* **Your task**: Retype the entries word for word from the line containing "island: Corse" through the last line of the entries, including both of those lines.

——————

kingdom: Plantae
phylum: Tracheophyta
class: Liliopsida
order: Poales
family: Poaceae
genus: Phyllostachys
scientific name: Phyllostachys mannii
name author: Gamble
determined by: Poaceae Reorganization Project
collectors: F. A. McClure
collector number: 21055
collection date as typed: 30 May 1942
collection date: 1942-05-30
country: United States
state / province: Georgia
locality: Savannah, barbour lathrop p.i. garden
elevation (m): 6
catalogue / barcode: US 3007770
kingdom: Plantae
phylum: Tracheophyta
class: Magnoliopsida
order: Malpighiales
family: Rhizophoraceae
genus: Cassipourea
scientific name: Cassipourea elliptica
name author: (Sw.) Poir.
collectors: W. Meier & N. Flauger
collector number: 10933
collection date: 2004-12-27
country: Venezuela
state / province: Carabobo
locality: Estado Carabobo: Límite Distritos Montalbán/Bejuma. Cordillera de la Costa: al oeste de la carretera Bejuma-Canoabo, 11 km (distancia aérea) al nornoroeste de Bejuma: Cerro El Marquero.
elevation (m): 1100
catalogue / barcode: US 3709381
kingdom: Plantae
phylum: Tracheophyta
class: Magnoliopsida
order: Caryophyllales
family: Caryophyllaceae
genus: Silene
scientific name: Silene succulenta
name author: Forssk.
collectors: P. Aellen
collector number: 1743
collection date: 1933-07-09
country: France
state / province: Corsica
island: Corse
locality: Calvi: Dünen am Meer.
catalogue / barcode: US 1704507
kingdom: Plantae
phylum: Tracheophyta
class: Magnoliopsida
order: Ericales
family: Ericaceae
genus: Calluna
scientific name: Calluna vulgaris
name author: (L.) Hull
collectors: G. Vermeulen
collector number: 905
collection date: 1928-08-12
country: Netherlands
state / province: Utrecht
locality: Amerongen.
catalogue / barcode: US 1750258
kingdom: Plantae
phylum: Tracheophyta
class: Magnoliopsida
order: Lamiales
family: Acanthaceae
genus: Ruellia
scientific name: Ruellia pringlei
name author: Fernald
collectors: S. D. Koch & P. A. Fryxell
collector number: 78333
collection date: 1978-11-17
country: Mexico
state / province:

——————

* **Task result**:
island: Corse
locality: Calvi: Dünen am Meer.
catalogue / barcode: US 1704507
kingdom: Plantae
phylum: Tracheophyta
class: Magnoliopsida
order: Ericales
family: Ericaceae
genus: Calluna
scientific name: Calluna vulgaris
name author: (L.) Hull
collectors: G. Vermeulen
collector number: 905
collection date: 1928-08-12
country: Netherlands
state / province: Utrecht
locality: Amerongen.
catalogue / barcode: US 1750258
kingdom: Plantae
phylum: Tracheophyta
class: Magnoliopsida
order: Lamiales
family: Acanthaceae
genus: Ruellia
scientific name: Ruellia pringlei
name author: Fernald
collectors: S. D. Koch & P. A. Fryxell
collector number: 78333
collection date: 1978-11-17
country: Mexico
state / province:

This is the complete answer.